Bump, and in he comes, my son, my six-year-old lump
of boydom, trundling through the door, his arms
a heaving sheaf of blue, so full the colour hides his eyes.
“Bluebells, Mum, ” and the pulled stems bundle in my hands.
Unlike him, they’re lean and thin, their greenness
seeping anaemically to white where light has never seen before
and sap is dripping down his grubby nails.
Heavy with flower, their heads hang with bells
of fragile blues that smudge to purple at their rims.
The only sound they ring is scent that drowns the dining-room.

“Been stung, ” he boasts, then keens. And thrusts his knee
with its perfect nettle-mounds, white-islands in the smear
of dockleaves he hurriedly applied. But it’s Mum
he needs. As I apply the calamine, he rubs his cheek
against my dangling hair, and puts his arms around my neck.
Then, leaving me with foolish swabs of cotton-wool, he
rushes out to terrorize the garden with his gun.

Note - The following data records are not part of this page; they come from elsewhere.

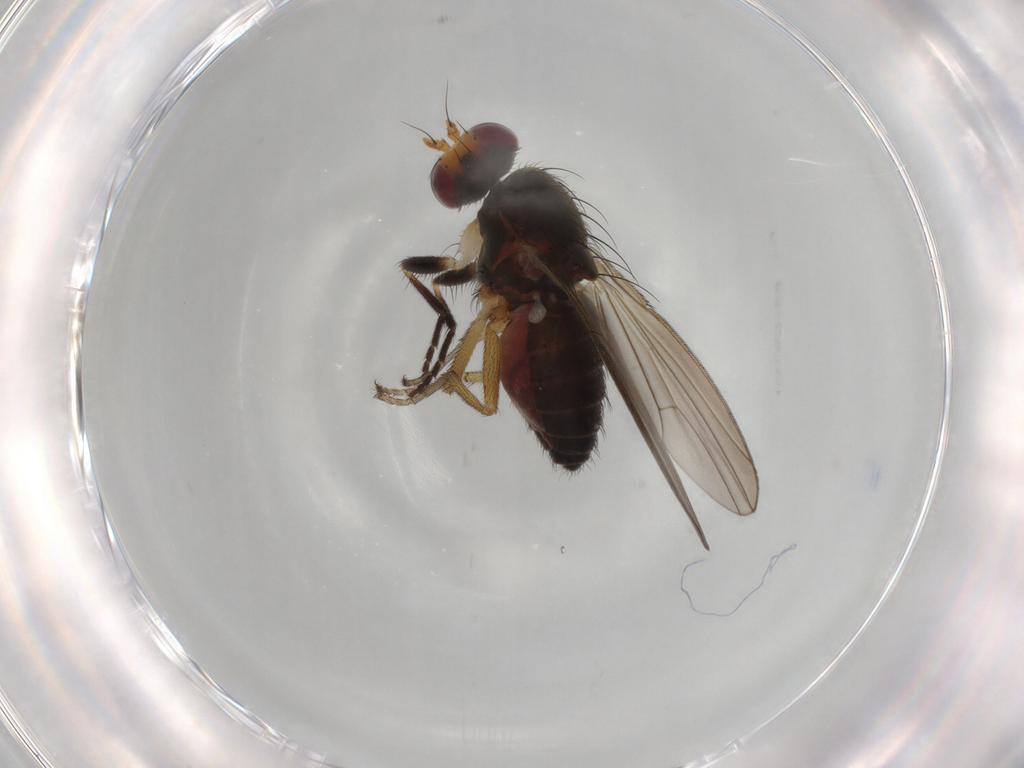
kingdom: Animalia
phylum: Arthropoda
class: Insecta
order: Diptera
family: Heleomyzidae
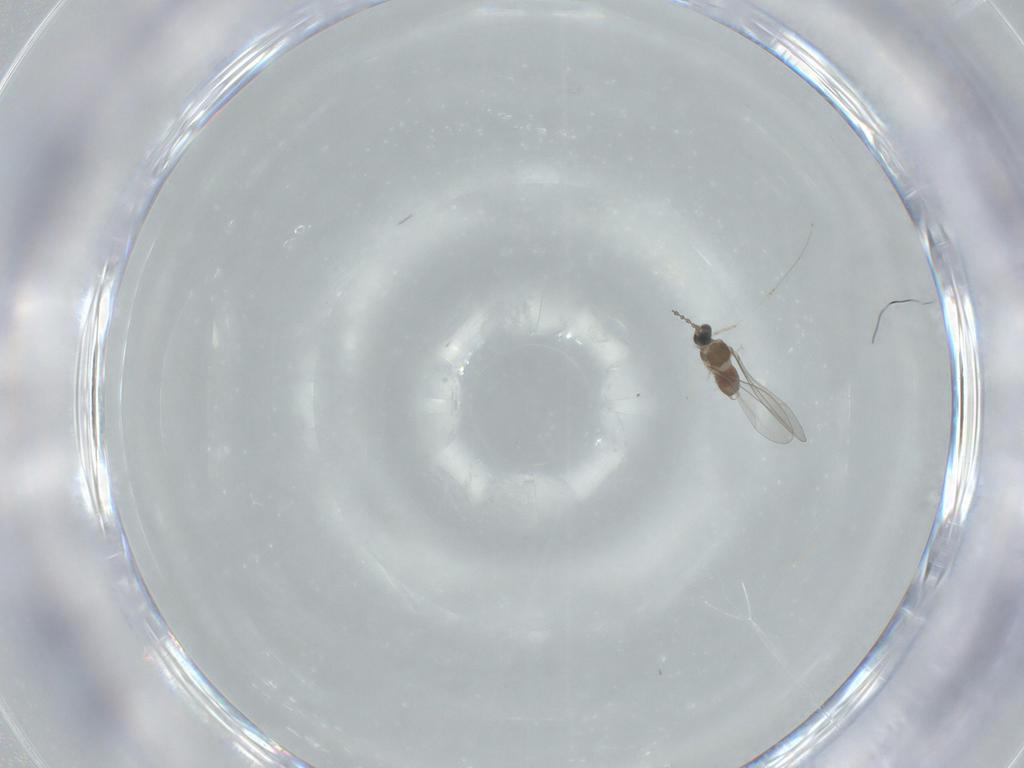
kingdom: Animalia
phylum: Arthropoda
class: Insecta
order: Diptera
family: Cecidomyiidae
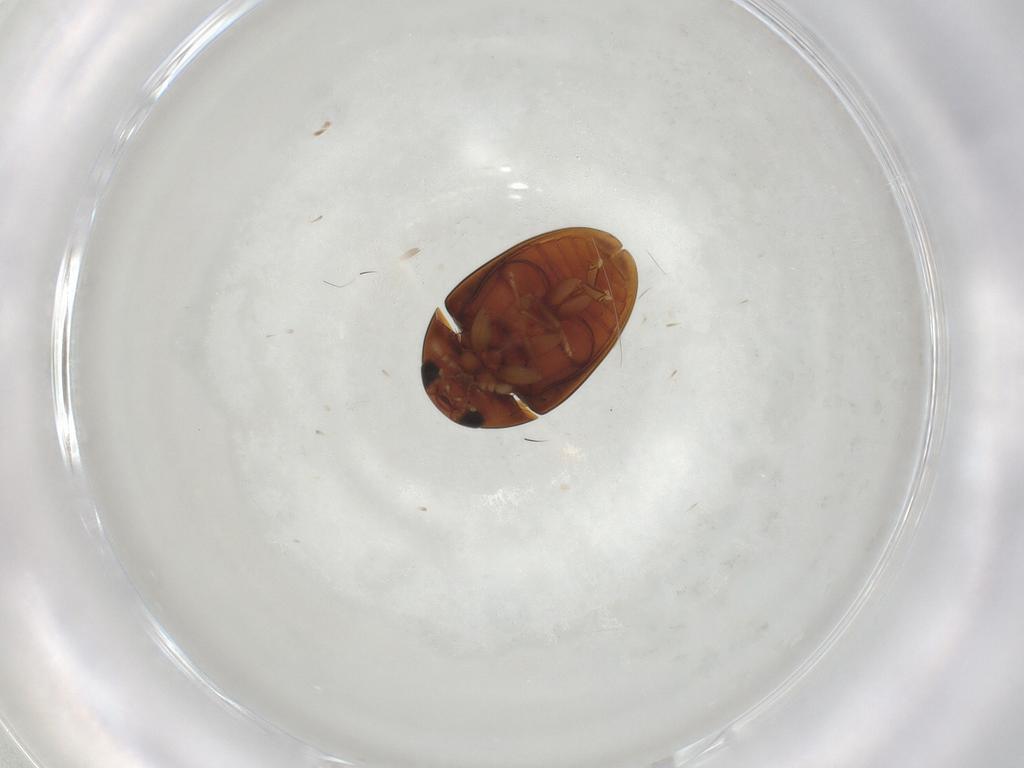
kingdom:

How can I explain to him his gift would better be
if left to grow, when in the lounge I arrange chrysanthemums
his father’s brought? And how offset the hope that when
he’s grown he’ll have no need for gun, with expectation
that as a man he’ll greet his Mum with larger arms
that spill with cultivated blooms? Bemused, I plunge
his present in a glass, and start the tea. He is so young.

At times like these you have to play the game; forget hypocrisy.